Men & Magic
At the end of the very first paragraph in the Forward to Men & Magic, Mr. Gygax’s enthusiasm is evident with this sentence:
"Its possibilities go far beyond any previous offerings anywhere!"A boastful assertion, perhaps? Far beyond any, anywhere? These are the strongest words possible, and ones I believe were carefully considered and chosen by Mr. Gygax. I am certain that no one can dispute these claims, not in 1974, nor in 2008.
"While it is possible to play a single game, unrelated to any other game events past or future, it is the campaign for which these rules are designed."In my opinion, what Mr. Gygax is saying here is that the rules for fantasy conflict are explained, and that it is possible to use the game for determining the outcome of opposing sides in such a melee. When I first read this sentence, I assumed that it referred to one-offs or one-shot adventures, much like those one might enjoy at a convention. I now believe this statement references D&D’s CHAINMAIL roots. In other words, the mechanics of resolution are presented within, but the thrust of D&D is the ongoing game, the world in which such conflicts occur, the surroundings with which the player characters will interact, the obstacles to be overcome in order to gain experience and wealth, the methods of progression within the setting that reflect success, and how continued play influences the fantastic world within which the characters adventure, this then is the campaign.

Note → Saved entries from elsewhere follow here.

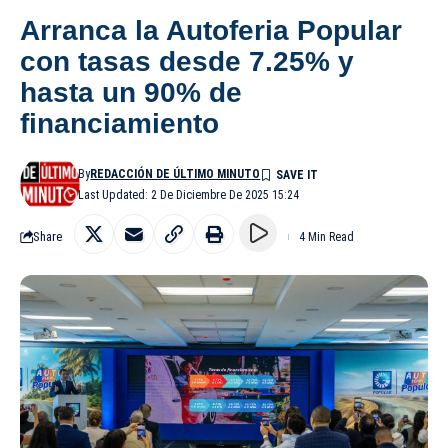
Arranca la Autoferia Popular
con tasas desde 7.25% y
hasta un 90% de
financiamiento
By
REDACCIÓN DE ÚLTIMO MINUTO
Last Updated: 2 De Diciembre De 2025 15:24
Share
4 Min Read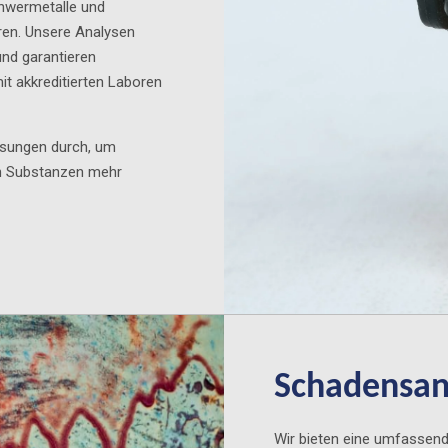
hwermetalle und
eren. Unsere Analysen
nd garantieren
it akkreditierten Laboren
ssungen durch, um
en Substanzen mehr
Schadensan
Wir bieten eine umfassen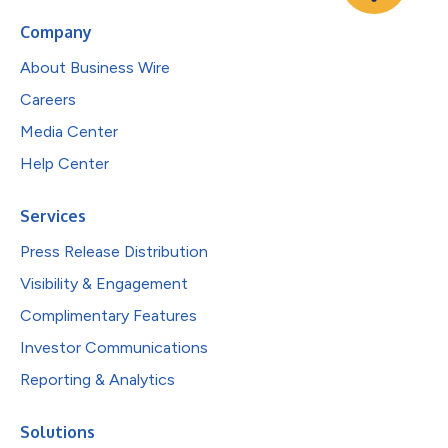
Company
About Business Wire
Careers
Media Center
Help Center
Services
Press Release Distribution
Visibility & Engagement
Complimentary Features
Investor Communications
Reporting & Analytics
Solutions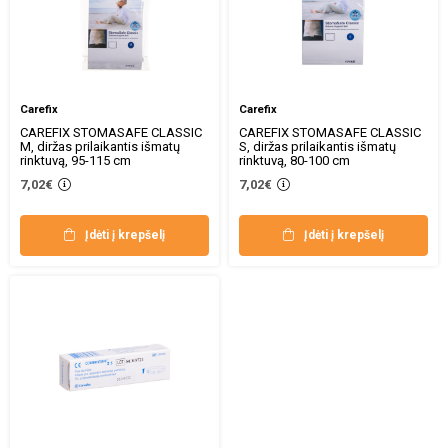
Carefix
Carefix
CAREFIX STOMASAFE CLASSIC
CAREFIX STOMASAFE CLASSIC
M, diržas prilaikantis išmatų
S, diržas prilaikantis išmatų
rinktuvą, 95-115 cm
rinktuvą, 80-100 cm
7,02€
7,02€
Įdėti į krepšelį
Įdėti į krepšelį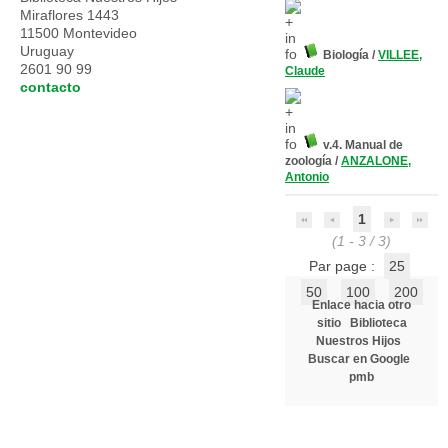
Miraflores 1443
11500 Montevideo
Uruguay
Biología
/
VILLEE,
2601 90 99
Claude
contacto
v.4. Manual de
zoología
/
ANZALONE,
Antonio
1
(1 - 3 / 3)
Par page :
25
50
100
200
Enlace hacia otro
sitio
Biblioteca
Nuestros Hijos
Buscar en Google
pmb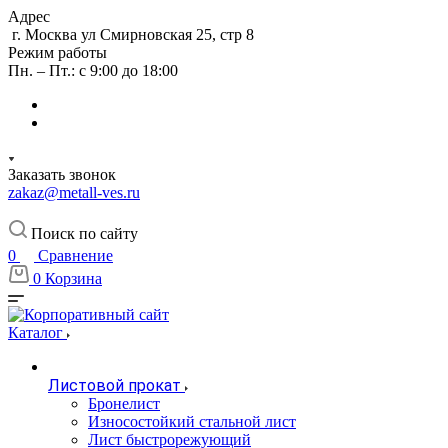
Адрес
г. Москва ул Смирновская 25, стр 8
Режим работы
Пн. – Пт.: с 9:00 до 18:00
Заказать звонок
zakaz@metall-ves.ru
Поиск по сайту
0
Сравнение
0
Корзина
Каталог
Листовой прокат
Бронелист
Износостойкий стальной лист
Лист быстрорежующий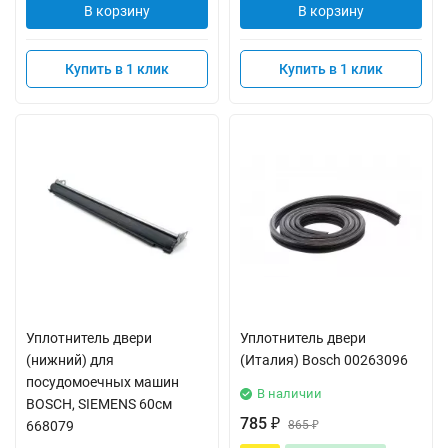
В корзину
В корзину
Купить в 1 клик
Купить в 1 клик
Уплотнитель двери
Уплотнитель двери
(нижний) для
(Италия) Bosch 00263096
посудомоечных машин
В наличии
BOSCH, SIEMENS 60см
785
668079
₽
865
₽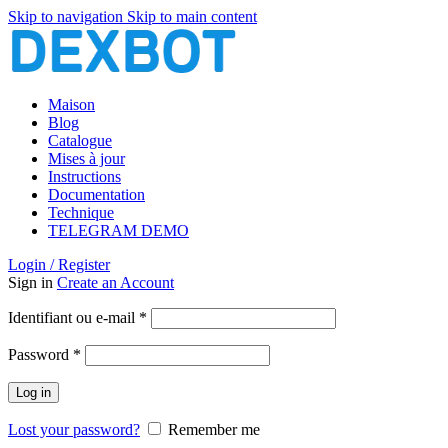
Skip to navigation
Skip to main content
Maison
Blog
Catalogue
Mises à jour
Instructions
Documentation
Technique
TELEGRAM DEMO
Login / Register
Sign in
Create an Account
Obligatoire
Identifiant ou e-mail
*
Obligatoire
Password
*
Log in
Lost your password?
Remember me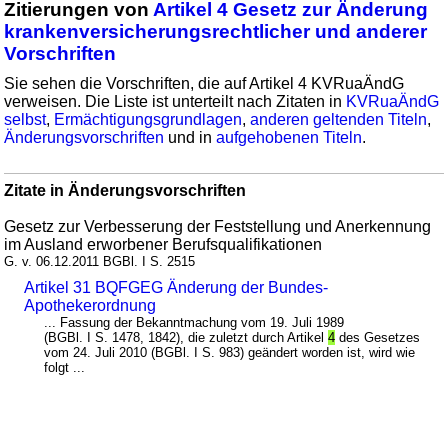
Zitierungen von
Artikel 4 Gesetz zur Änderung
krankenversicherungsrechtlicher und anderer
Vorschriften
Sie sehen die Vorschriften, die auf Artikel 4 KVRuaÄndG
verweisen. Die Liste ist unterteilt nach Zitaten in
KVRuaÄndG
selbst
,
Ermächtigungsgrundlagen
,
anderen geltenden Titeln
,
Änderungsvorschriften
und in
aufgehobenen Titeln
.
Zitate in Änderungsvorschriften
Gesetz zur Verbesserung der Feststellung und Anerkennung
im Ausland erworbener Berufsqualifikationen
G. v. 06.12.2011 BGBl. I S. 2515
Artikel 31 BQFGEG Änderung der Bundes-
Apothekerordnung
... Fassung der Bekanntmachung vom 19. Juli 1989
(BGBl. I S. 1478, 1842), die zuletzt durch Artikel
4
des Gesetzes
vom 24. Juli 2010 (BGBl. I S. 983) geändert worden ist, wird wie
folgt ...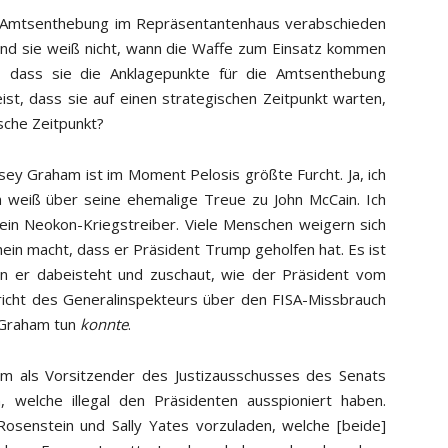
die Amtsenthebung im Repräsentantenhaus verabschieden
, und sie weiß nicht, wann die Waffe zum Einsatz kommen
 dass sie die Anklagepunkte für die Amtsenthebung
ist, dass sie auf einen strategischen Zeitpunkt warten,
sche Zeitpunkt?
ndsey Graham ist im Moment Pelosis größte Furcht. Ja, ich
h weiß über seine ehemalige Treue zu John McCain. Ich
) ein Neokon-Kriegstreiber. Viele Menschen weigern sich
ein macht, dass er Präsident Trump geholfen hat. Es ist
enn er dabeisteht und zuschaut, wie der Präsident vom
richt des Generalinspekteurs über den FISA-Missbrauch
s Graham tun
konnte
.
ham als Vorsitzender des Justizausschusses des Senats
 welche illegal den Präsidenten ausspioniert haben.
osenstein und Sally Yates vorzuladen, welche [beide]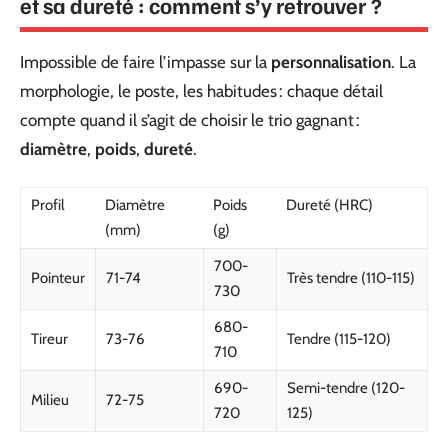
et sa dureté : comment s’y retrouver ?
Impossible de faire l’impasse sur la
personnalisation
. La
morphologie, le poste, les habitudes : chaque détail
compte quand il s’agit de choisir le trio gagnant :
diamètre
,
poids
,
dureté
.
Profil
Diamètre
Poids
Dureté (HRC)
(mm)
(g)
700-
Pointeur
71-74
Très tendre (110-115)
730
680-
Tireur
73-76
Tendre (115-120)
710
690-
Semi-tendre (120-
Milieu
72-75
720
125)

"The campaign referee will have to have sufficient time to meet the demands of his players, he will have to devote a number of hours to laying out the maps of his “dungeons” and upper terrain before the affair begins."The term campaign is further defined here. It is not simply a wargame or table-top miniatures simulation. It is, in fact, what we now consider to be D&D. A predetermined setting, mapped out, and ready to be explored by the player characters. What is not specified is the magnitude of work or time required. Then a one-shot or convention game can be referred to as a campaign? Not quite. I don’t believe the concept of using D&D in such a way had even been considered when this Forward was written. This was Mr. Gygax making a clear distinction between D&D and other wargames. Battle simulation, ala CHAINMAIL, was only one possibility of D&D.
"The longevity of existing campaigns (notably “Blackmoor” in the Twin Cities and “Greyhawk” in Lake Geneva) and the demand for these rules from people outside these campaigns point towards a fantastic future."Indeed it did. But why? Anyone opening Men & Magic in 1974 would still not be clear on the points Mr. Gygax was making. Is it a wargame, or not? Indeed D&D was written for wargamers. The concept developed by Gygax and Arneson had not, at that time, carved out its own gaming niche. In 1974, it was a wargame, albeit one that was written with the campaign in mind. Within a few years, D&D had certainly created its own gaming genre.
"But those whose imaginations know no bounds will find that these rules are the answer to their prayers."I cannot argue with this assumption whatsoever. D&D has, for me, assuredly lived up to these expectations. The idea of a campaign, which is the concept of a referee detailing and mapping a fantasy world, and allowing players to explore it with their characters, has undoubtedly provided me with decades of enjoyment. It is a creative outlet which provided endless possibilities like no game before it. What made it reasonable to claim that “Its possibilities go far beyond any previous offerings anywhere!” was this very distinction. I thank Mr. Gygax and Mr. Arneson for publishing this innocent little wargame that changed the gaming world forever.